- If not used the right way, condoms don't do their job: preventing pregnancy and sexual diseases.
- Many users wait too long before donning a condom, take it off too soon, or don't check it for holes.
- Wiith perfect use, condoms work 98 percent of the time.
Condoms can't prevent unwanted pregnancy and sexually transmitted disease if they're used incorrectly. Unfortunately, a new review of research finds that condom use errors are all too common.
Some of the most frequent mistakes include putting a condom on partway through intercourse or taking it off before intercourse is over, failing to leave space at the tip of the condom for semen, and failing to look for damage before use. These errors can contribute to breakage or leakage, researchers reported Feb. 17 in the journal Sexual Health.
"We chronically underestimate how complicated condom use can be," University of Kentucky professor Richard Crosby, who co-authored the study, said in a statement. "It involves the use of a condom, while negotiating the condom use and sex with a partner all at the same time."

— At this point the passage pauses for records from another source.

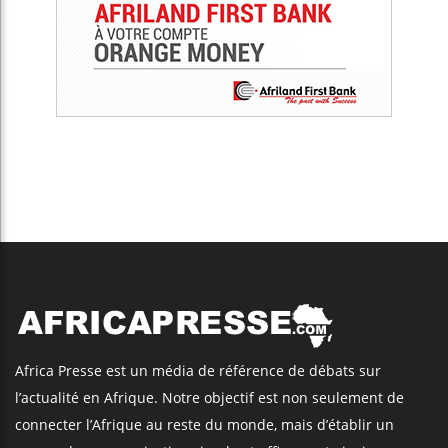
Africa Presse est un média de référence de débats sur
l’actualité en Afrique. Notre objectif est non seulement de
connecter l’Afrique au reste du monde, mais d’établir un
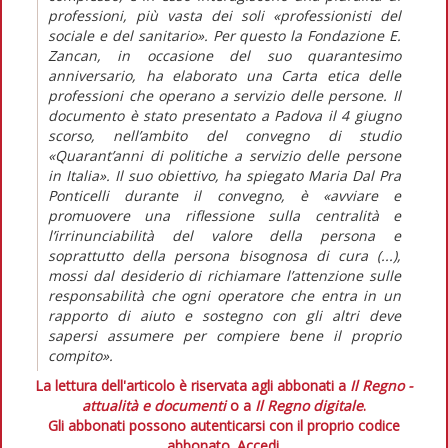
professioni, più vasta dei soli «professionisti del
sociale e del sanitario». Per questo la Fondazione E.
Zancan, in occasione del suo quarantesimo
anniversario, ha elaborato una Carta etica delle
professioni che operano a servizio delle persone. Il
documento è stato presentato a Padova il 4 giugno
scorso, nell’ambito del convegno di studio
«Quarant’anni di politiche a servizio delle persone
in Italia». Il suo obiettivo, ha spiegato Maria Dal Pra
Ponticelli durante il convegno, è «avviare e
promuovere una riflessione sulla centralità e
l’irrinunciabilità del valore della persona e
soprattutto della persona bisognosa di cura (...),
mossi dal desiderio di richiamare l’attenzione sulle
responsabilità che ogni operatore che entra in un
rapporto di aiuto e sostegno con gli altri deve
sapersi assumere per compiere bene il proprio
compito».
La lettura dell'articolo è riservata agli abbonati a
Il Regno -
attualità e documenti
o a
Il Regno digitale
.
Gli abbonati possono autenticarsi con il proprio codice
abbonato.
Accedi.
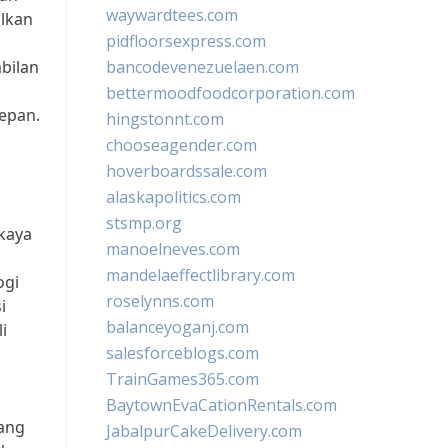
waywardtees.com
ilkan
pidfloorsexpress.com
a
bilan
bancodevenezuelaen.com
bettermoodfoodcorporation.com
epan.
hingstonnt.com
chooseagender.com
hoverboardssale.com
alaskapolitics.com
stsmp.org
kaya
manoelneves.com
mandelaeffectlibrary.com
ogi
roselynns.com
i
balanceyoganj.com
i
salesforceblogs.com
TrainGames365.com
BaytownEvaCationRentals.com
dang
JabalpurCakeDelivery.com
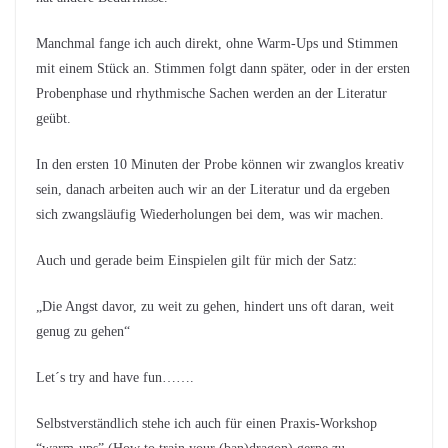
Manchmal fange ich auch direkt, ohne Warm-Ups und Stimmen
mit einem Stück an. Stimmen folgt dann später, oder in der ersten
Probenphase und rhythmische Sachen werden an der Literatur
geübt.
In den ersten 10 Minuten der Probe können wir zwanglos kreativ
sein, danach arbeiten auch wir an der Literatur und da ergeben
sich zwangsläufig Wiederholungen bei dem, was wir machen.
Auch und gerade beim Einspielen gilt für mich der Satz:
„Die Angst davor, zu weit zu gehen, hindert uns oft daran, weit
genug zu gehen“
Let´s try and have fun…….
Selbstverständlich stehe ich auch für einen Praxis-Workshop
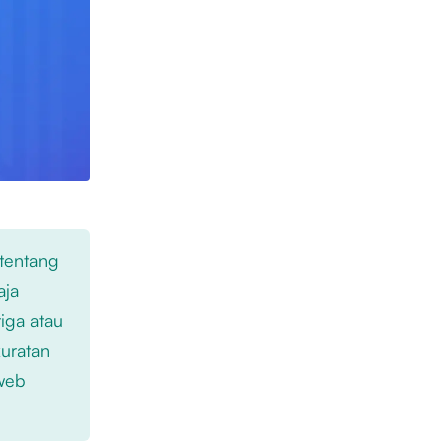
 tentang
aja
iga atau
kuratan
 web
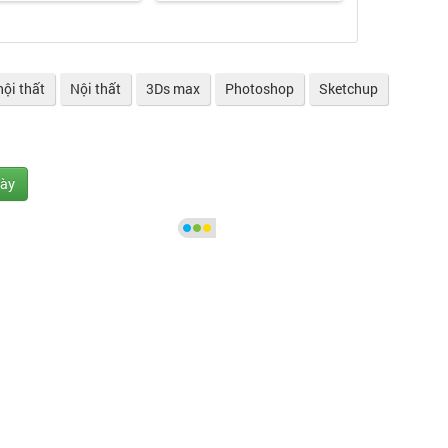
nội thất
Nội thất
3Ds max
Photoshop
Sketchup
gày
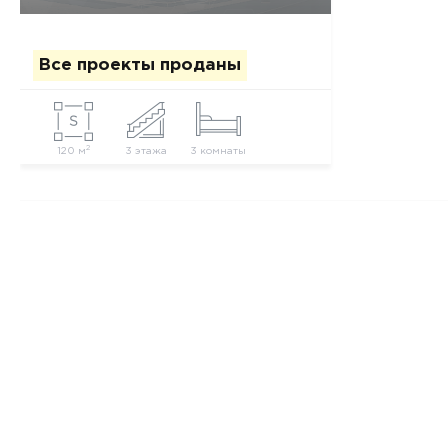
Все проекты проданы
2
120 м
3 этажа
3 комнаты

With perfect use, condoms prevent pregnancy with 98 percent success, according to the World Health Organization. Typically, however, the rate of unintended pregnancy with condoms is around 15 percent. (The History & Future of Birth Control)

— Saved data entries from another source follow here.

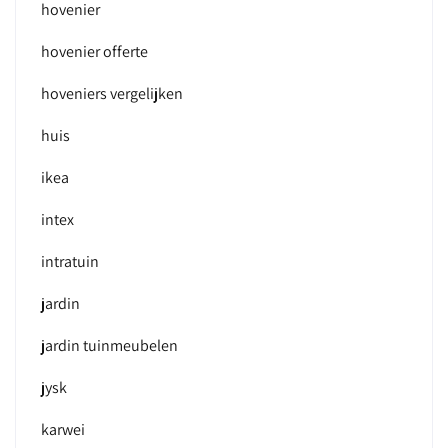
hovenier
hovenier offerte
hoveniers vergelijken
huis
ikea
intex
intratuin
jardin
jardin tuinmeubelen
jysk
karwei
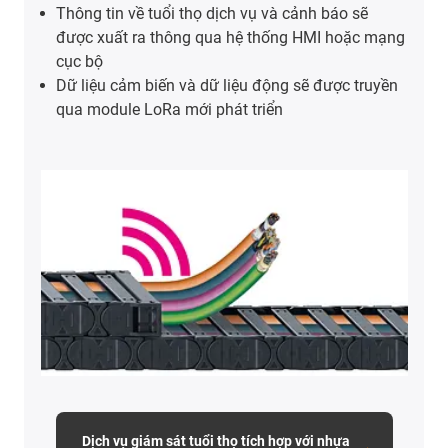
Thông tin về tuổi thọ dịch vụ và cảnh báo sẽ
được xuất ra thông qua hệ thống HMI hoặc mạng
cục bộ
Dữ liệu cảm biến và dữ liệu động sẽ được truyền
qua module LoRa mới phát triển
Dịch vụ giám sát tuổi thọ tích hợp với nhựa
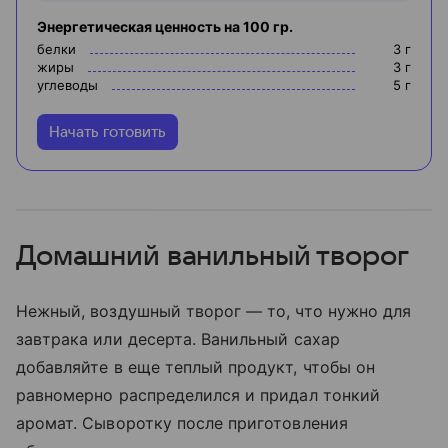
Энергетическая ценность на 100 гр.
белки
3
г
жиры
3
г
углеводы
5
г
Начать готовить
Домашний ванильный творог
Нежный, воздушный творог — то, что нужно для
завтрака или десерта. Ванильный сахар
добавляйте в еще теплый продукт, чтобы он
равномерно распределился и придал тонкий
аромат. Сыворотку после приготовления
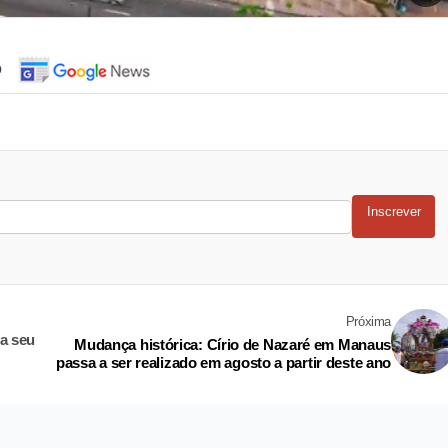
o
Inscrever
Próxima
a seu
Mudança histórica: Círio de Nazaré em Manaus
passa a ser realizado em agosto a partir deste ano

Led by Stephanie Sanders of The Kinsey Institute for Research in Sex, Gender, and Reproduction at Indiana University, the researchers pulled together 16 years of research on condom errors and failures going back to 1995. They found 50 studies from 14 countries, though western nations such as the United States and the United Kingdom predominated. The studies involved diverse groups of participants, from married individuals to sex workers to college students; as such, there were a range of condom use-error rates.
An analysis of all 50 studies found a laundry list of reported errors in condom use. For example, between 17 percent and 51.1 percent of people queried in the studies said they'd put on a condom partway through intercourse — negating any disease-controlling benefits, since fluids are exchanged throughout intercourse not just during ejaculation. Other studies found that between 1.5 percent and 24.8 percent of sexual experiences involved putting a condom on too late in the process of intercourse. (Sidebar: 14 Common Condom Errors)

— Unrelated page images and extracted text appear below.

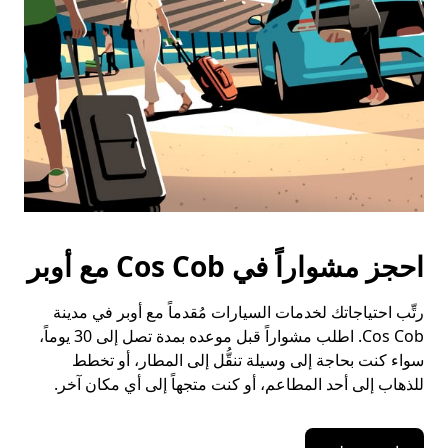
التقويم.
احجز مشواراً في Cos Cob مع أوبر
رتِّب احتياجاتك لخدمات السيارات مُقدماً مع أوبر في مدينة
Cos Cob. اطلب مشواراً قبل موعده بمدة تصل إلى 30 يوماً،
سواء كنت بحاجة إلى وسيلة تنقُّل إلى المطار، أو تخطط
للذهاب إلى أحد المطاعم، أو كنت متجهاً إلى أي مكان آخر.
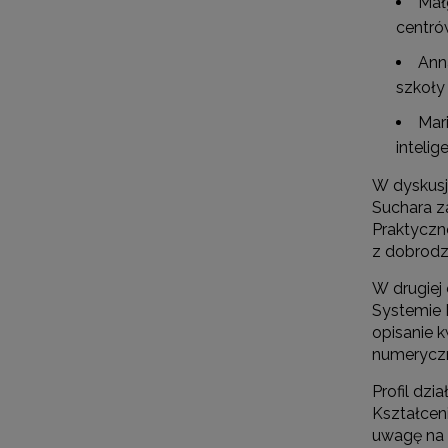
Mał
centró
Ann
szkoły
Mar
inteli
W dyskusj
Suchara z
Praktyczne
z dobrodz
W drugiej
Systemie K
opisanie 
numeryczn
Profil dz
Kształcen
uwagę na f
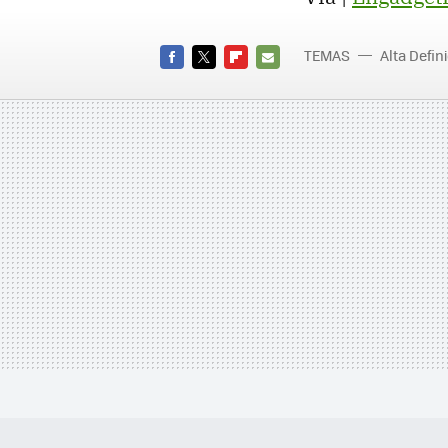
TEMAS
Alta Defin
FACEBOOK
TWITTER
FLIPBOARD
E-
MAIL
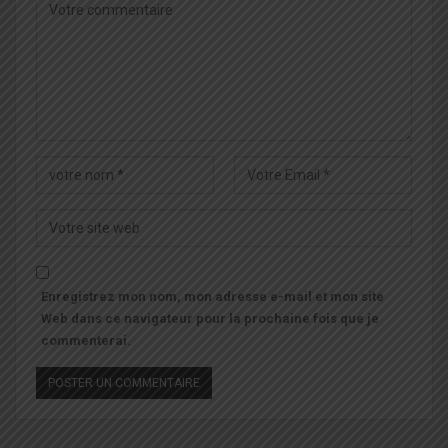
Enregistrez mon nom, mon adresse e-mail et mon site
Web dans ce navigateur pour la prochaine fois que je
commenterai.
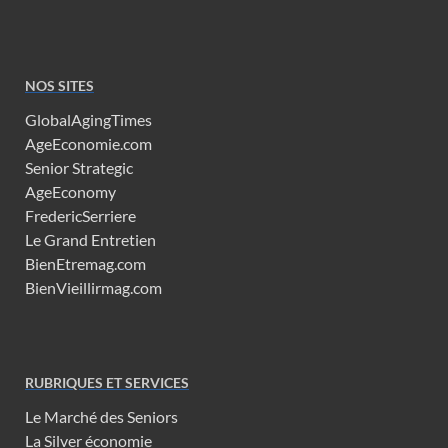
NOS SITES
GlobalAgingTimes
AgeEconomie.com
Senior Strategic
AgeEconomy
FredericSerriere
Le Grand Entretien
BienEtremag.com
BienVieillirmag.com
RUBRIQUES ET SERVICES
Le Marché des Seniors
La Silver économie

The research also turned up multiple mistakes in how people put condoms on. Up to 25.3 percent said they unrolled the condom's sheath before putting on the condom, rather than unrolling the condom on the penis. Between a quarter and almost half of respondents said they'd failed to leave room at the tip of the condom for semen to collect. About 75 percent of men and 82 percent of women failed to check condoms for damage before using them.
Between 0.8 percent and 40.7 percent of participants had experienced a condom break, and between 13.1 percent and 19.3 percent had one leak, depending on the study. Improper condom use, including the wrong kind of lubricant or storage, can contribute to these problems. For instance, oil-based lubricants will degrade latex condoms.
"Closing the gap between perfect use and the errors characterizing typical use is one of the most crucial challenges of future condom promotion programs," the researchers wrote.